**Reading passage:**
☆ ☆ ☆

No, the first time I was terrified of a movie was The Goonies.

The four main child characters of the goonies pointing left off screen. Chunk is on the left holding a map.
Pictured: Terror

I don’t know why, for the life of me. My wife and I rewatched it for this article and I still can’t think of a reason. But that was the ground-shaking influence on me and my introduction to being scared by movies.

I was staying at my cousin’s house, and she put on the movie. I was plenty old enough, I suppose. It’s a PG movie. But there was something about that movie that just terrified me. I asked my cousin to turn it off, and she did. I think maybe she was a little surprised. So was I. But she turned it off and we played video games. That was that.

I didn’t revisit scary movies for a while. I can’t remember which movie really broke the spell for me. There wasn’t a single moment in a particular movie that really gripped me. I didn’t cover my eyes during The Exorcist’s exorcism, or hide under the bed from Michael Myers. I was very brave last week. Rather, I saw Steven Spielberg’s War of the Worlds. This isn’t a horror movie, either, but it was pretty intense. I think it was the context I was in that really unlocked its potential for me. I was far away from home, farther than I’d even been. I was in a strange, faraway land (Canada). It was a small city, and I felt smaller. So we went to the movie theatre and saw War of the Worlds.

I remember the tripod walkers that the movie became synonymous with. The sounds of the lasers scorching through lines of evacuating people, the indifference to which the aliens stomped through cities and tore through crowds were like thunder to my young ears. This is the first time I appreciated the effects of a movie theatre: the thundering bass when the tripods took their lumbering yet oddly smooth steps, the darkness of the theatre hijacking up the tension of hiding under rubble, and the giant screen making me feel infinitely small compared to dozens of those massive tripod titans moving their way across entire cities in only a few dozen steps.

☆ ☆ ☆

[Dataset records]
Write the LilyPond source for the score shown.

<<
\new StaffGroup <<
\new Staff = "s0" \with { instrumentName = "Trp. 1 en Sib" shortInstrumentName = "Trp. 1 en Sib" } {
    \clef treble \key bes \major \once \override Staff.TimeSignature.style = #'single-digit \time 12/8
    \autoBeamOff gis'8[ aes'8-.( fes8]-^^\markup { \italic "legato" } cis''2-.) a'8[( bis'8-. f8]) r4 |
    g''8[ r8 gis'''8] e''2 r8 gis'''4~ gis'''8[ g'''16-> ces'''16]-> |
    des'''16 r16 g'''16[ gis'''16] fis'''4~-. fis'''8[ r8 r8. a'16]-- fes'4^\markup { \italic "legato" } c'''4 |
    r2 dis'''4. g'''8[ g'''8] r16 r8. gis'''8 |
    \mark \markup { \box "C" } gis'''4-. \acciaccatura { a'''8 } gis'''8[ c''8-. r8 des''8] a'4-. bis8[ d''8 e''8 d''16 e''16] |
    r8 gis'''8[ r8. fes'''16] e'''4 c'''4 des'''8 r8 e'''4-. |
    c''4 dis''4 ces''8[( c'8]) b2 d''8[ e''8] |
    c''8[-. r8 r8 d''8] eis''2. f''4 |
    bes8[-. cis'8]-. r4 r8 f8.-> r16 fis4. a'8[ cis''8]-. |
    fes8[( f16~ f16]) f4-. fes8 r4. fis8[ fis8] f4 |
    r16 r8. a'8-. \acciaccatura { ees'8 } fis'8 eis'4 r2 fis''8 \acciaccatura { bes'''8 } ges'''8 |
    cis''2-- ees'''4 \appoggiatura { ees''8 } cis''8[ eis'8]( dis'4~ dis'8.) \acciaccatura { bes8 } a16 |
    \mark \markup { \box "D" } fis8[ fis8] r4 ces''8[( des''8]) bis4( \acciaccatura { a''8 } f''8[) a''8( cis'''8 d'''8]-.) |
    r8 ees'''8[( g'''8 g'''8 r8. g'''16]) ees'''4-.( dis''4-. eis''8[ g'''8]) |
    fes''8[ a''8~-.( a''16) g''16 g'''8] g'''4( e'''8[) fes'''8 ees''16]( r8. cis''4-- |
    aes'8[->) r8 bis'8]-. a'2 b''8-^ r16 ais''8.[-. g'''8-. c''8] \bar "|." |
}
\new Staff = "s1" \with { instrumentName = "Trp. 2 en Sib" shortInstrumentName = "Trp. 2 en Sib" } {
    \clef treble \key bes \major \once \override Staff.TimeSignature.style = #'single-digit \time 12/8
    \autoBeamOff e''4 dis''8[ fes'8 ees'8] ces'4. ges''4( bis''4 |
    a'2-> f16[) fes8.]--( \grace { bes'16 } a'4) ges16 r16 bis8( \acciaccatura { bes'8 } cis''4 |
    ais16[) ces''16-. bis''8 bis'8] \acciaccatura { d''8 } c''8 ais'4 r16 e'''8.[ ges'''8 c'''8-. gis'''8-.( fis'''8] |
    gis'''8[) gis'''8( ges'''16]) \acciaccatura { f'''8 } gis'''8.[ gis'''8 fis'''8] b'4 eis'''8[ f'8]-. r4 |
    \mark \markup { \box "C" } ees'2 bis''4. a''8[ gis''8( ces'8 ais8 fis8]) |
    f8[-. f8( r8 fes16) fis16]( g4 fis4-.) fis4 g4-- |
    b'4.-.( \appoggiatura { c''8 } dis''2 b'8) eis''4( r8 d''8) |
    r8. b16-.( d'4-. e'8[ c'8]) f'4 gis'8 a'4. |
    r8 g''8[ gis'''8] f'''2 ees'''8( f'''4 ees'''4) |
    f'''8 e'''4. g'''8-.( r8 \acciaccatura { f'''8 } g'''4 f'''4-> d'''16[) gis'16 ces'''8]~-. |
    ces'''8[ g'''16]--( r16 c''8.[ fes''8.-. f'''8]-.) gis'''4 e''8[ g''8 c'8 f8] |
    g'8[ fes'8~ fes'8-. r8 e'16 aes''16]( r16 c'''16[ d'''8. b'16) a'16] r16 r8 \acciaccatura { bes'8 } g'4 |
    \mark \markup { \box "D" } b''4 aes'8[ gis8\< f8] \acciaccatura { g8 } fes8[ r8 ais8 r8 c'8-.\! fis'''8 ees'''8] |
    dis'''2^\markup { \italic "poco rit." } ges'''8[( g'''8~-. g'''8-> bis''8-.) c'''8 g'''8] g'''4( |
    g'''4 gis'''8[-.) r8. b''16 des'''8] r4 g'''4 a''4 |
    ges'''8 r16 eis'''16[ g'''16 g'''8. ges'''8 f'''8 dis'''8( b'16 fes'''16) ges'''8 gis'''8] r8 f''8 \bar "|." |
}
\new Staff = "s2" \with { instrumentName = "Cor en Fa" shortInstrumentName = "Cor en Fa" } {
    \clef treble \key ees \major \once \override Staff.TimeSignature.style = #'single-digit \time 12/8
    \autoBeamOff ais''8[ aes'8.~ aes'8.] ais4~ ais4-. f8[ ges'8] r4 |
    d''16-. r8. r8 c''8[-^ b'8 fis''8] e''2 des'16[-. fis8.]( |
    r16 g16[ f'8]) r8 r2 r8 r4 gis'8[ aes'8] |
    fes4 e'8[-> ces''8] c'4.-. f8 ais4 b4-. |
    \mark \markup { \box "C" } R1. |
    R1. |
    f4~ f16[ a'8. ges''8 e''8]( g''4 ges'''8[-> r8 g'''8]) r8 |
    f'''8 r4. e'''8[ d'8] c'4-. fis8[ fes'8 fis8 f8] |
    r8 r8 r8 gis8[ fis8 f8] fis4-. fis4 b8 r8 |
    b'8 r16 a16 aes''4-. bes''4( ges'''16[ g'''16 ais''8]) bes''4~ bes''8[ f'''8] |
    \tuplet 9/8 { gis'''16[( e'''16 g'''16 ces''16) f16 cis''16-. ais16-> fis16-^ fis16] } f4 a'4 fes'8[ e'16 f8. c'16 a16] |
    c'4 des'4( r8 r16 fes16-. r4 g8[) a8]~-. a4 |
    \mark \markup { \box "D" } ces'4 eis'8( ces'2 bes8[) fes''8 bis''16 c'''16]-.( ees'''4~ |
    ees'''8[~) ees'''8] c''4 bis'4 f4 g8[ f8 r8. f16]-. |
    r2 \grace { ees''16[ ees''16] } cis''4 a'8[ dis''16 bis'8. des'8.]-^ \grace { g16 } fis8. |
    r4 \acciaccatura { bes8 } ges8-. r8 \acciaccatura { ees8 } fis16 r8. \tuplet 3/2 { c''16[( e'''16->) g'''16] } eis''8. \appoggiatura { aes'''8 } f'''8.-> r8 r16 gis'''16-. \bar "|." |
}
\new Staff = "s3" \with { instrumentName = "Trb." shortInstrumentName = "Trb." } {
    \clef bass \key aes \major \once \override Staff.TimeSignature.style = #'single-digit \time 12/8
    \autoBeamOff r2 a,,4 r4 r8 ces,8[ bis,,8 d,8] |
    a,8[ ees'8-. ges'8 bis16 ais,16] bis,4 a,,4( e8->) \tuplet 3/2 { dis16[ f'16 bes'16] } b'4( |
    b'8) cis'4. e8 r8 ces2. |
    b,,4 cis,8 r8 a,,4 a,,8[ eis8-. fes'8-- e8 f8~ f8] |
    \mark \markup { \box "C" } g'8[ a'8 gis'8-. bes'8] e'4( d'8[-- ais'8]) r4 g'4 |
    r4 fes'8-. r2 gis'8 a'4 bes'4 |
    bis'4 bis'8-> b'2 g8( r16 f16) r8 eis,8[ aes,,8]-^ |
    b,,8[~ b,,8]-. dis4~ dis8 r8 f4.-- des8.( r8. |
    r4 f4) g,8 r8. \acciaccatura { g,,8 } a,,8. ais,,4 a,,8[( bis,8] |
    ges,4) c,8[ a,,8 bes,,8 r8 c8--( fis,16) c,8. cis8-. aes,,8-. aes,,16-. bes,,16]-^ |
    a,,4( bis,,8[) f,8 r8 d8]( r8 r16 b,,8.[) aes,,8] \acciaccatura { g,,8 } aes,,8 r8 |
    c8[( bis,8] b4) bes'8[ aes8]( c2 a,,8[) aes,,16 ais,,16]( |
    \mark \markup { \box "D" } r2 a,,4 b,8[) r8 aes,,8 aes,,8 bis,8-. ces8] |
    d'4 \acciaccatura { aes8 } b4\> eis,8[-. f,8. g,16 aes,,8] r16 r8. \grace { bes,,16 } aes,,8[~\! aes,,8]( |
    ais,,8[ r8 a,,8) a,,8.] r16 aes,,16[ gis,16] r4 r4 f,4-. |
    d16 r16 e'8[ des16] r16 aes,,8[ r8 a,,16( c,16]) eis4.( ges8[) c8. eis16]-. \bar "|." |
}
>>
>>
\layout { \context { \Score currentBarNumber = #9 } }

☆ ☆ ☆

**Prompt:** Name every movie title that appears in the piece about being scared by movies.

**Final result:** The Goonies, The Exorcist, War of the Worlds